**REQUIREMENT**
Pick up the appellate opinion in the Kurzajczyk case right after its final sentence and keep writing it.

**PASSAGE SHOWN**

UNITED STATES OF AMERICA, Appellee, v. GREGORY KURZAJCZYK, AKA GRZEGORZ KURZAJCZYK, Defendant-Appellant.
Defendant-appellant Gregory Kurzajczyk appeals from a judgment entered January 10, 2017, sentencing him to 72 months' imprisonment followed by a life term of supervised release. Kurzajczyk pleaded guilty to a two-count indictment for distribution and receipt of child pornography in violation of 18 U.S.C. §§ 2252A(a)(2)(A), (b)(1) and 2256(8)(A). We assume the parties' familiarity with the underlying facts, the procedural history of the case, and the issues on appeal.
Between July 2014 and January 2015, using peer-to-peer file sharing software, undercover law enforcement officers downloaded pictures and videos depicting child pornography from a computer associated with Kurzajczyk's residence. In April 2015, law enforcement officers searched Kurzajczyk's home pursuant to a federal search warrant and seized his electronic devices. Forensic analyses of the electronic devices revealed thousands of images depicting child pornography, including images of children under the age of twelve.
On April 14, 2015, Kurzajczyk was charged by criminal complaint with distribution of child pornography. Kurzajczyk was released on bond subject to certain conditions. On June 22, 2016, a federal grand jury returned an indictment charging Kurzajczyk with distribution and receipt of child pornography, in violation of 18 U.S.C. § 2252A(a)(2)(A) and (b)(1). On September 2, 2016, Kurzajczyk pleaded guilty to both counts of the indictment. At the conclusion of the hearing, the district court remanded Kurzajczyk for, inter alia, violating the conditions of his pre-trial release. Although he had been ordered not to possess or use a computer or internet-capable device, probation officers found Kurzajczyk in possession of a laptop computer, thumb drive, and internet-capable cellular telephone. Kurzajczyk admitted accessing the internet and using the laptop to transfer adult pornographic images.

[Limb landmark coordinates]
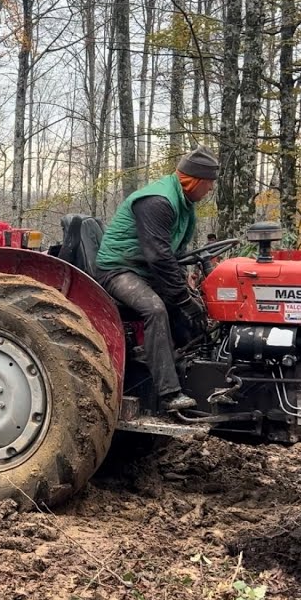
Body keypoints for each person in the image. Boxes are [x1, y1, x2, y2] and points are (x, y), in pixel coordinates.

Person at [93, 146, 221, 412]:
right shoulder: (158, 201)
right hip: (118, 269)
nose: (210, 190)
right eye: (209, 184)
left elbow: (178, 252)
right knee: (154, 309)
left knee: (193, 308)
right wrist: (182, 297)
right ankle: (169, 392)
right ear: (195, 180)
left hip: (146, 270)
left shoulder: (184, 203)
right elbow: (159, 256)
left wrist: (189, 294)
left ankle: (195, 371)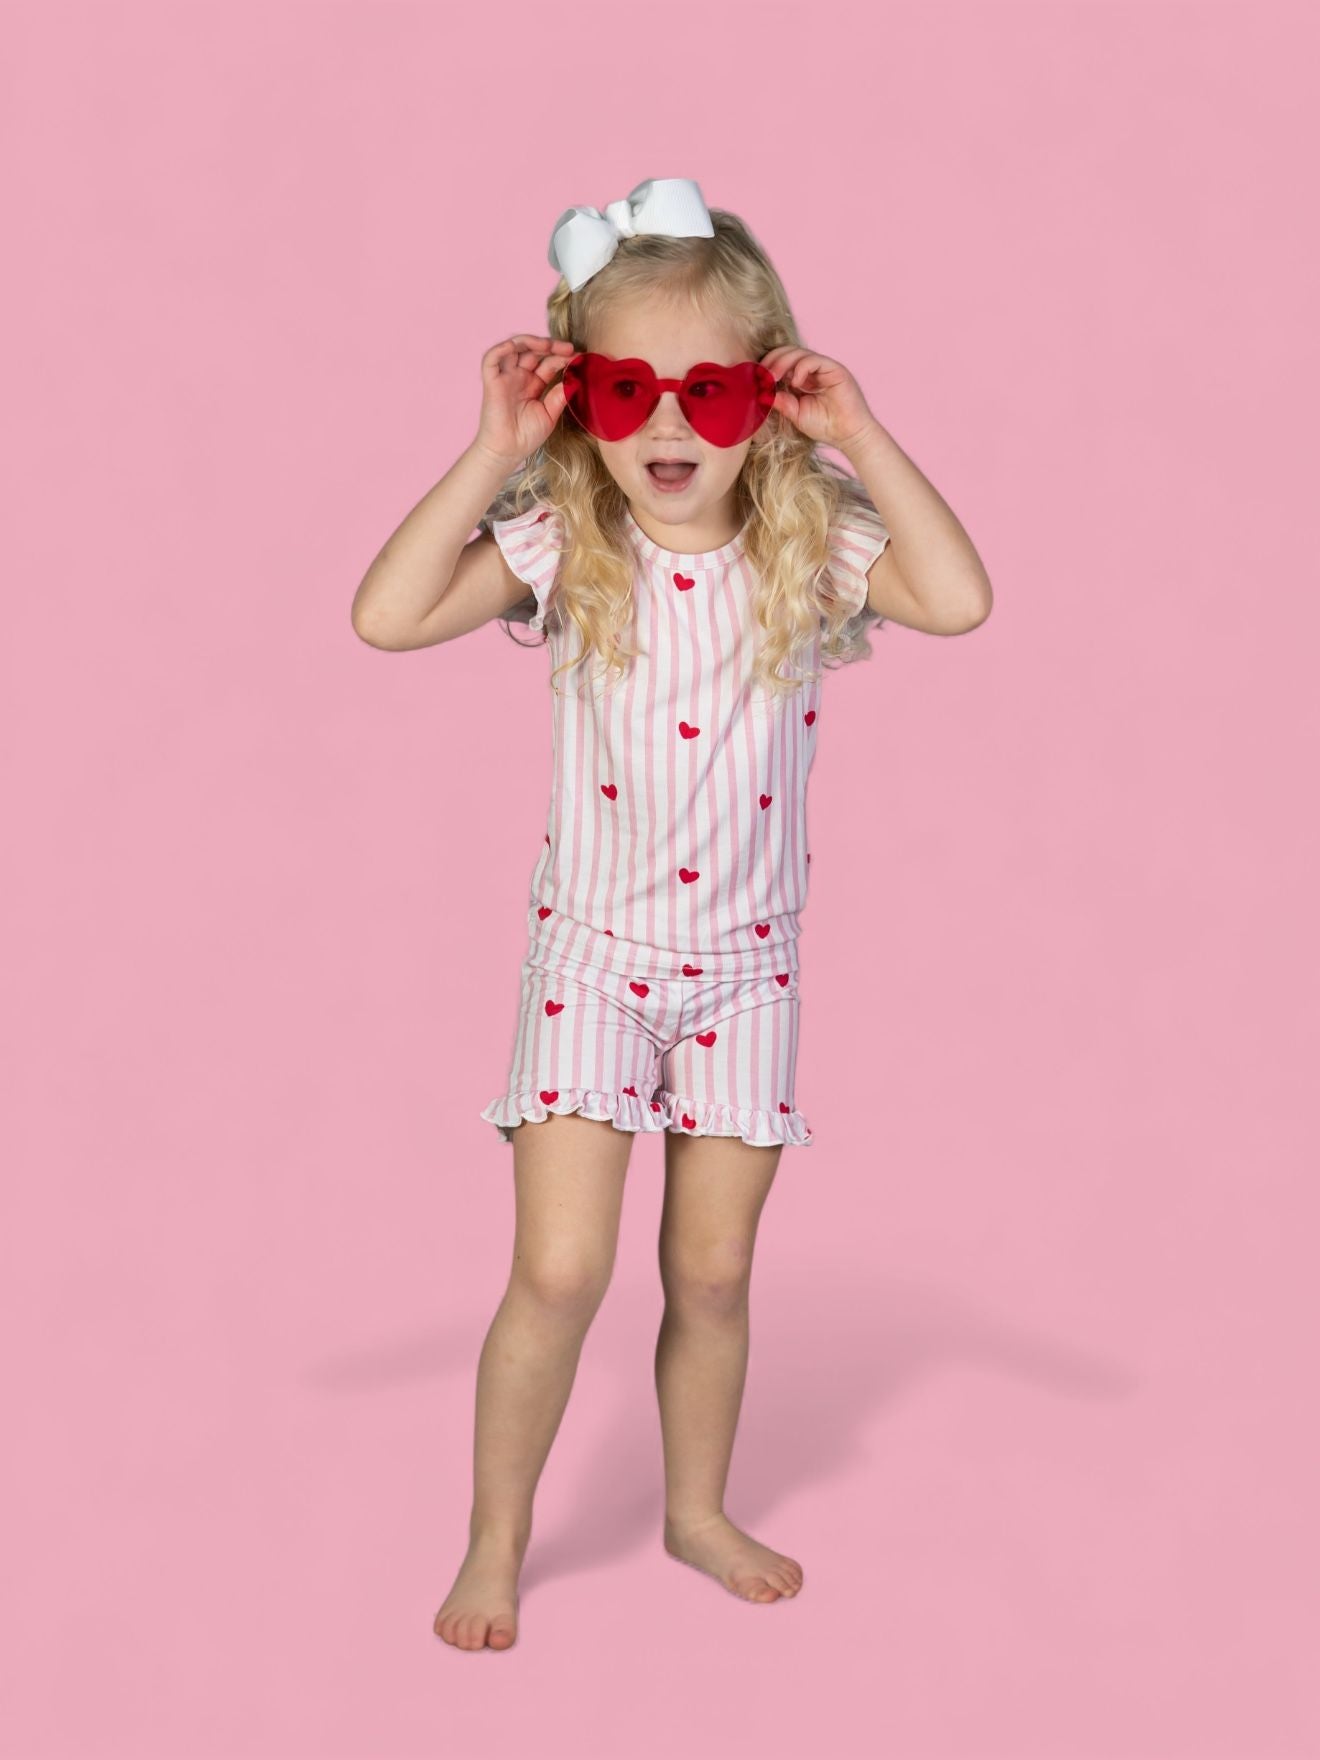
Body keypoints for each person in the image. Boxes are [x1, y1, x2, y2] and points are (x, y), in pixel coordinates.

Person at [351, 177, 993, 1653]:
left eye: (708, 392)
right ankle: (495, 1540)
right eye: (628, 390)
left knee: (711, 1272)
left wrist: (859, 433)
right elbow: (385, 617)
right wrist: (493, 449)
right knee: (560, 1270)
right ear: (582, 401)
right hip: (591, 962)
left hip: (746, 973)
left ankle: (695, 1511)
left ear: (765, 398)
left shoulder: (806, 547)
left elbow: (958, 599)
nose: (667, 427)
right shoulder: (567, 544)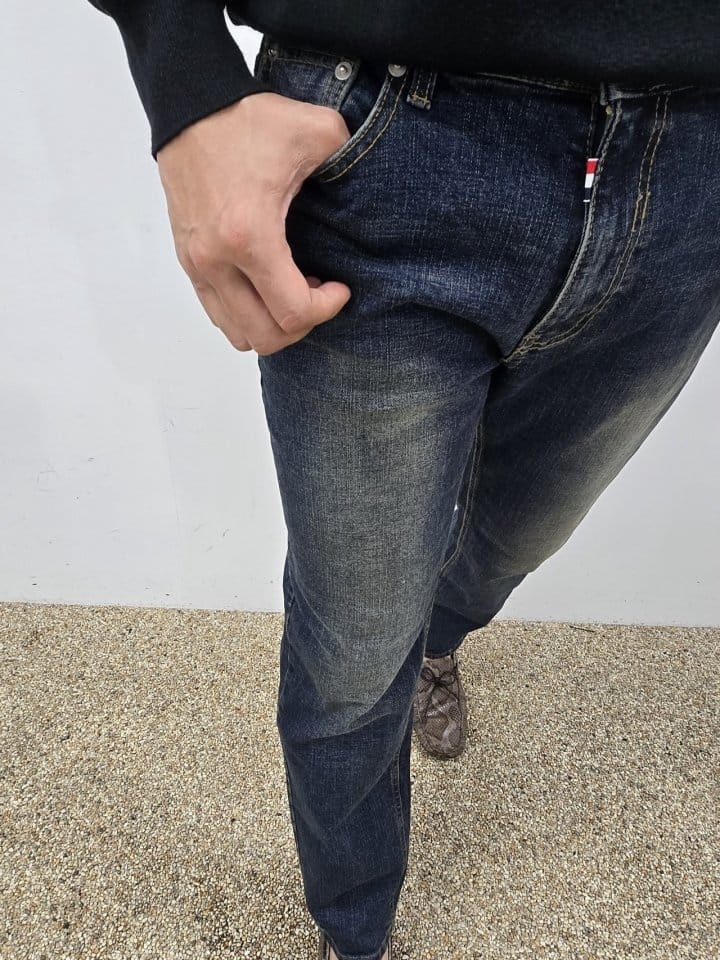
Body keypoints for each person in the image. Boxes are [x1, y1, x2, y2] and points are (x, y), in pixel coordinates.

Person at [84, 3, 720, 958]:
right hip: (382, 133)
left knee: (523, 536)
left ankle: (439, 643)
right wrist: (183, 82)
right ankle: (354, 930)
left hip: (693, 167)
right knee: (353, 642)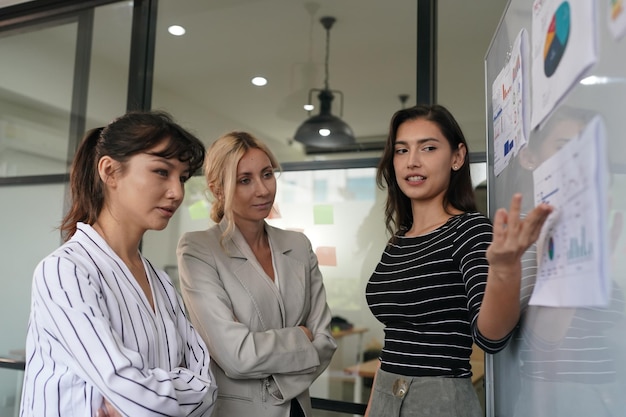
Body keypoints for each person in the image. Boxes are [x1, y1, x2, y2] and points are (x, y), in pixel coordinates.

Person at [19, 111, 218, 417]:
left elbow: (206, 386)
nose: (177, 192)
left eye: (182, 177)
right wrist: (148, 395)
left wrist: (138, 400)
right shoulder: (65, 270)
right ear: (110, 171)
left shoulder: (160, 281)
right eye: (162, 172)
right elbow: (128, 386)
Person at [363, 104, 553, 417]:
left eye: (428, 147)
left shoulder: (469, 230)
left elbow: (491, 337)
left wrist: (505, 270)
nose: (412, 161)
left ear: (457, 157)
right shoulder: (398, 241)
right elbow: (393, 345)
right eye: (401, 150)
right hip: (385, 394)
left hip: (438, 401)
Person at [176, 131, 337, 417]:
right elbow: (236, 355)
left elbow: (325, 340)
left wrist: (274, 378)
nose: (263, 190)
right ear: (218, 189)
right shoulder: (199, 249)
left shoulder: (297, 245)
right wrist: (301, 336)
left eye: (267, 174)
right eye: (245, 180)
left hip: (299, 409)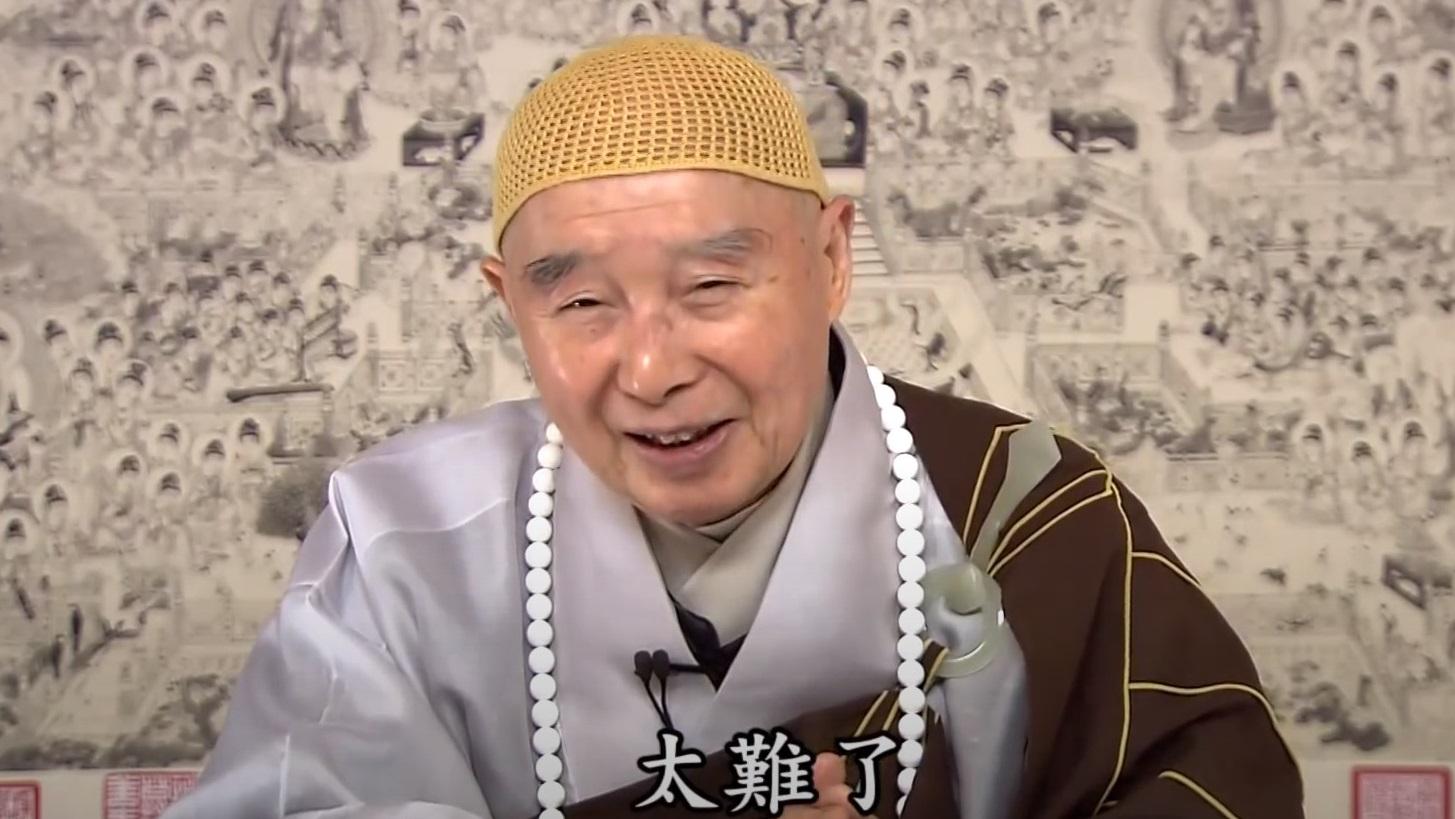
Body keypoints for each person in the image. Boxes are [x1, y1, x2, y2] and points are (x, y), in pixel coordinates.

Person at [165, 35, 1302, 819]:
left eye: (711, 287)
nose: (652, 370)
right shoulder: (401, 541)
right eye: (581, 303)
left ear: (831, 258)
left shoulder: (1017, 509)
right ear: (507, 300)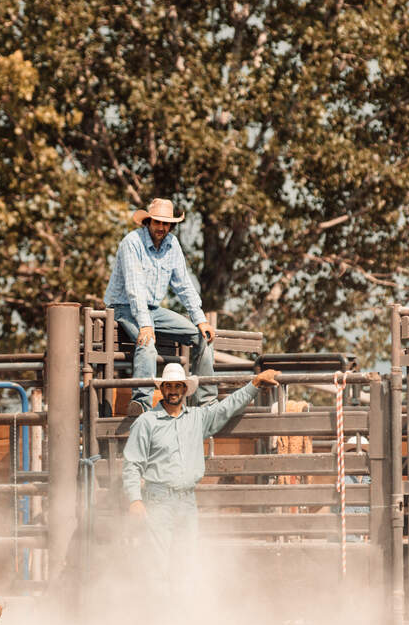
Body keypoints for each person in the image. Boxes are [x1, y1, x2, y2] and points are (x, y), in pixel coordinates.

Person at [122, 363, 280, 584]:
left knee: (187, 560)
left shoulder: (197, 417)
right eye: (169, 386)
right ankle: (158, 613)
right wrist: (135, 500)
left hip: (186, 499)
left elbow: (227, 407)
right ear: (163, 389)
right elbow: (132, 464)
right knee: (157, 563)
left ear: (185, 390)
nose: (174, 390)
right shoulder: (146, 422)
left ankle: (181, 610)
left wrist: (254, 384)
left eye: (178, 386)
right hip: (158, 500)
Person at [104, 198, 217, 416]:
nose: (162, 227)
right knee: (147, 343)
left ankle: (207, 400)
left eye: (166, 224)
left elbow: (184, 285)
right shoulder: (132, 243)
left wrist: (201, 320)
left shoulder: (172, 244)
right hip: (124, 307)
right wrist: (146, 326)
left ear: (171, 226)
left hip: (153, 310)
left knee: (202, 337)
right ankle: (141, 403)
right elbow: (134, 289)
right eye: (158, 222)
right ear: (148, 222)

**TASK ANSWER**
The presentence investigation report (the “PSR”) calculated Kurzajczyk's guideline range of imprisonment to be 151-188 months, based on a total offense level of 34 and a criminal history of category I. The PSR also noted a minimum term of supervised release of five years with a maximum term of supervised release of life, and that the Sentencing Commission recommends the statutory maximum term of supervised release when the conviction is a sex offense.
On January 10, 2017, the district court sentenced Kurzajczyk to two concurrent terms of 72 months' imprisonment followed by two concurrent life terms of supervised release. Kurzajczyk filed an untimely notice of appeal on March 2, 2017. The government moved to dismiss the appeal and Kurzajczyk cross-moved to remand for the re-entry of judgment. After both motions were withdrawn, this Court ordered Kurzajczyk's appeal to proceed to briefing.
On appeal, Kurzajczyk argues that the sentence is procedurally unreasonable because the district court failed to state its reasons for imposing the maximum term of supervised release. Moreover, he argues the sentence of lifetime supervised release is substantively unreasonable because it is unduly harsh and burdensome given Kurzajczyk's lack of criminal history, his offense characteristics, and his commitment to treatment.
We review sentencing decisions for procedural and substantive reasonableness. See United States v. Cavera, 550 F.3d 180, 187 (2d Cir. 2008) (en banc); United States v. Verkhoglyad, 516 F.3d 122, 127 (2d Cir. 2008). We apply a “deferential abuse-of-discretion” standard to both procedural and substantive review. Cavera, 550 F.3d at 189 (quoting Gall v. United States, 552 U.S. 38, 41 (2007)). A sentence is substantively unreasonable if it “cannot be located within the range of permissible decisions,” id. (quoting United States v. Rigas, 490 F.3d 208, 238 (2d Cir. 2007)), that is, a sentence is substantively unreasonable if it “shock[s] the conscience,” constitutes a “manifest-injustice,” or is otherwise substantively unreasonable, United States v. Rigas, 583 F.3d 108, 123 (2d Cir. 2009).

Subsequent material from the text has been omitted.